NJU-LHRS / LHRS-Bot

VGI-Enhanced multimodal large language model for remote sensing images.
Apache License 2.0
112 stars 9 forks source link

The visual grounding result seems didn't work out so well. #25

Open MingkunLishigure opened 2 months ago

MingkunLishigure commented 2 months ago

Hello, Thank you for your outstanding work! I am trying to test the LHRS bot on some other datasets, such as HRSC-2016, which is a remote sensing dataset of different types of ships. I use the FINAL.pt in the development checkpoint. And the inference result are shown in below image: test1 test2 test3 test4

From the results, the model seems to be able to describe the image to some extent better, but the ability for visual localisation tasks is not satisfactory enough, is it because the dataset I am using is too cold, or because there is a problem with the prompt used, or there is some error in the visualisation process?

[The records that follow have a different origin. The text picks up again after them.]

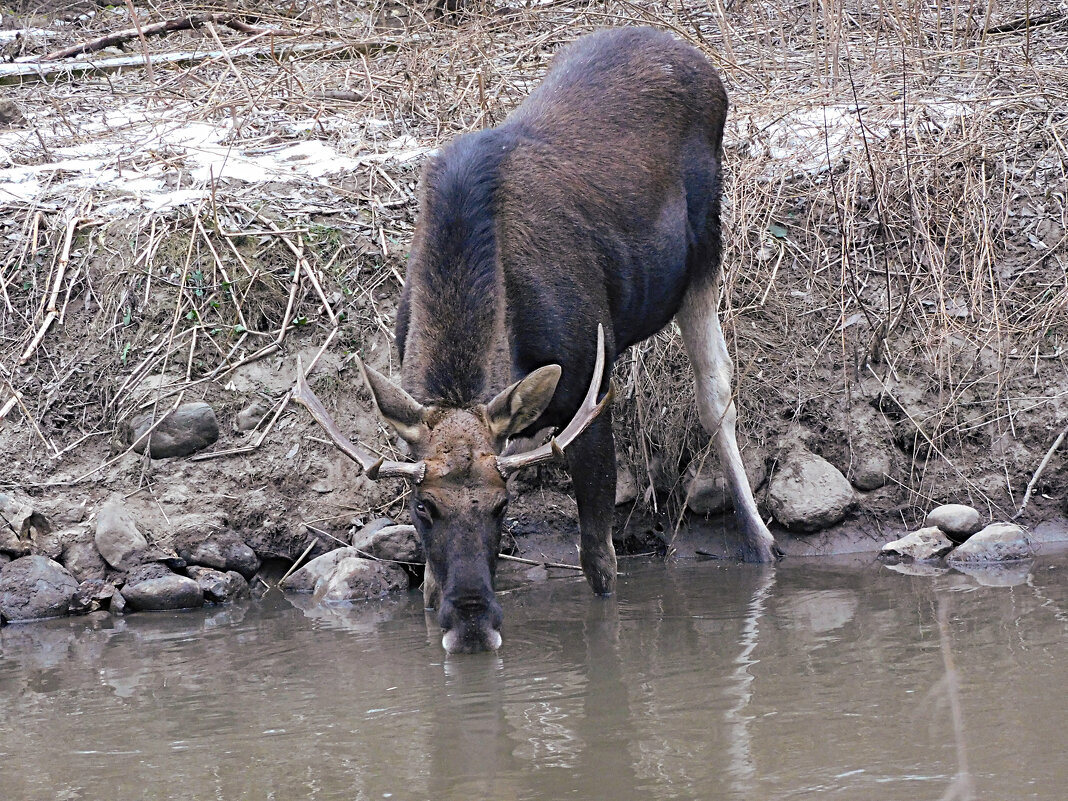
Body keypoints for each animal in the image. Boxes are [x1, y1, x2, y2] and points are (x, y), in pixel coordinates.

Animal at [292, 28, 777, 653]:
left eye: (504, 505)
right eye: (423, 507)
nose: (472, 624)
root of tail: (691, 56)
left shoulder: (589, 396)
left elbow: (600, 563)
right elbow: (426, 588)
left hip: (705, 249)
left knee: (716, 389)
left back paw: (762, 544)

I also tested on classic images and found this similar problem, can you please tell me that you can reason better in the same type of images based on the current model?

Image: demo

[VG] Bus:

test5

Thank you very much!

pUmpKin-Co commented 2 months ago

Hi!

Thank your for pointing out.

I believe the root problem is related to #27.

And we will continuously improve our model for improving the VG ability.

Thanks!

MingkunLishigure commented 2 months ago

Thank you for your answer!Hope everything goes well!